Así que, no se cuelguen medallitas los políticos diciendo que son férreos defensores de lo que se dice y se publica. Su obligación es respetarla sin importar las dimensiones del batacazo que se les vino encima.
Después del mandarriazo, no queda más que, como los gatos, apechugar y relamerse la herida e inmediatamente después (ojo: inmediatamente después) analizar en donde estuvo la metida de pata para RECTIFICAR y no volver a tropezar con la misma roca.
Al menos, eso hacen los grandes, los que seguramente ingresarán al privilegiado sector de consentidos de la historia, los que tienen completas las neuronas, los que no se calientan cual plancha y la primera reacción que emiten sea despotricar en contra de sus críticos.
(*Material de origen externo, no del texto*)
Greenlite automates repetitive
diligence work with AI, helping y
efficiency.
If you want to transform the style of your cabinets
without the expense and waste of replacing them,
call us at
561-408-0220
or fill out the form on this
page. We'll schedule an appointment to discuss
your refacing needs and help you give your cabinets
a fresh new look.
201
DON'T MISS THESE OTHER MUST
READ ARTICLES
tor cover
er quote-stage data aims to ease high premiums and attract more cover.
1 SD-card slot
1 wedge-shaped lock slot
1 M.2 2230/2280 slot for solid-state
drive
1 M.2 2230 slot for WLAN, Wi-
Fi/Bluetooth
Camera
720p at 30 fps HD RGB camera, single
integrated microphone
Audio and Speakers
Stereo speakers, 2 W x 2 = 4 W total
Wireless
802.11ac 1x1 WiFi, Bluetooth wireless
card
Es fácil, el político o servidor público que no quiera ser criticado, que se retire del trajín cotidiano y que se vayan a rascar la panza -o lo que le pique- a casita.
No es, por lo tanto, un acto de inconmensurable generosidad su respeto irrestricto a la divergencia.
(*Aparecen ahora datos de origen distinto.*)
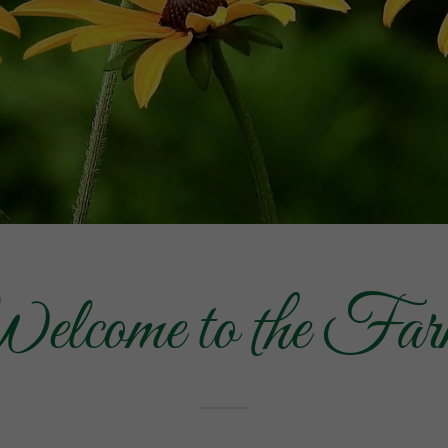
elcome to the Far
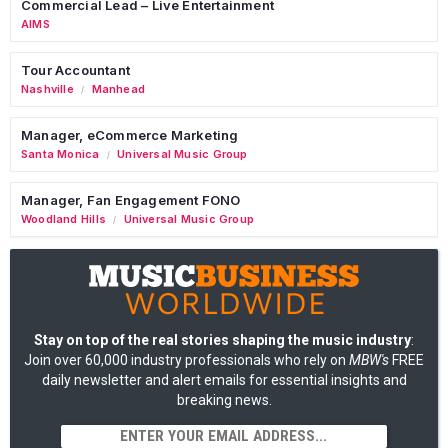
Commercial Lead – Live Entertainment
AIMS
Tour Accountant
Nashville
Manhead
/
Manager, eCommerce Marketing
Santa Monica
Universal Music Group
/
Manager, Fan Engagement FONO
Woodland Hills
Universal Music Group
/
Stay on top of the real stories shaping the music industry
:
Join over 60,000 industry professionals who rely on
MBW's
FREE
daily newsletter and alert emails for essential insights and
breaking news.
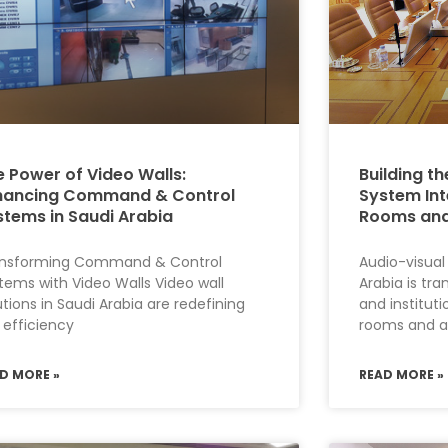
e Power of Video Walls:
Building th
hancing Command & Control
System Int
stems in Saudi Arabia
Rooms and
ansforming Command & Control
Audio-visual
tems with Video Walls Video wall
Arabia is tr
utions in Saudi Arabia are redefining
and institut
 efficiency
rooms and a
D MORE »
READ MORE »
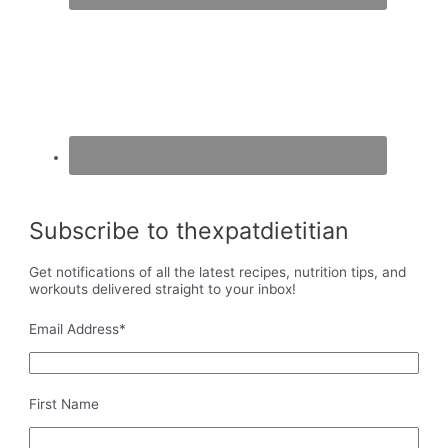
Subscribe to thexpatdietitian
Get notifications of all the latest recipes, nutrition tips, and
workouts delivered straight to your inbox!
Email Address
*
First Name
Las redes sociales, son una herramienta, un salvavidas, incluso, para quienes no tienen acceso a los medios tradicionales.
Banalidad y media se publica, pero ni modo, es potestad de cada individuo encuevarse en la mediocridad intelectual o dar el salto que le permita hacerse de un considerable patrimonio de lectores a través de sus escritos.
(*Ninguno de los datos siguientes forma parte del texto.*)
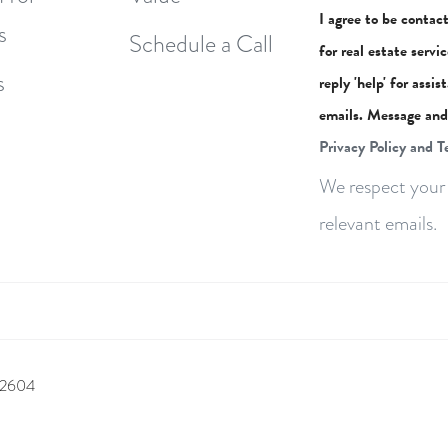
I agree to be contac
s
Schedule a Call
for real estate servi
s
reply 'help' for assi
emails. Message and
Privacy Policy and T
We respect your 
relevant emails.
 92604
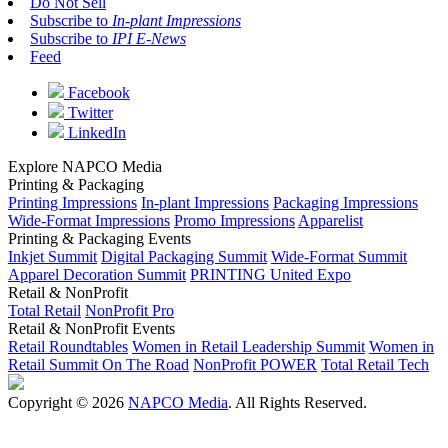
Do Not Sell
Subscribe to
In-plant Impressions
Subscribe to
IPI E-News
Feed
Facebook
Twitter
LinkedIn
Explore NAPCO Media
Printing & Packaging
Printing Impressions
In-plant Impressions
Packaging Impressions
Wide-Format Impressions
Promo Impressions
Apparelist
Printing & Packaging Events
Inkjet Summit
Digital Packaging Summit
Wide-Format Summit
Apparel Decoration Summit
PRINTING United Expo
Retail & NonProfit
Total Retail
NonProfit Pro
Retail & NonProfit Events
Retail Roundtables
Women in Retail Leadership Summit
Women in
Retail Summit On The Road
NonProfit POWER
Total Retail Tech
Copyright © 2026
NAPCO Media
. All Rights Reserved.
Los políticos y servidores públicos de primera línea, se acostumbraron a hacernos creer que es un acto de amor supremo el hecho de respetar nuestro derecho a la libre expresión, cuando es todo lo contrario.
Los que tenemos el sartén por el mango, es el vulgo, los criticones, los patrones (con nuestro dinero se les paga) los que hacemos posible que se apropien de un buen billete y que accedan a alturas insospechadas, aunque no se la merezcan (torpes que somos a veces a la hora de elegirlos)
Hay que hacer uso de la libertad de expresión, una y otra vez, hasta que duela.
Cuando incluso hasta el poder judicial está cooptado, es el único recurso que el vulgo tiene a mano para hacerles sentir a los políticos y servidores públicos que en el lugar menos imaginado, hay un par de ojos que los vigilan.
Y mejor si hay video, como constancia irrefutable.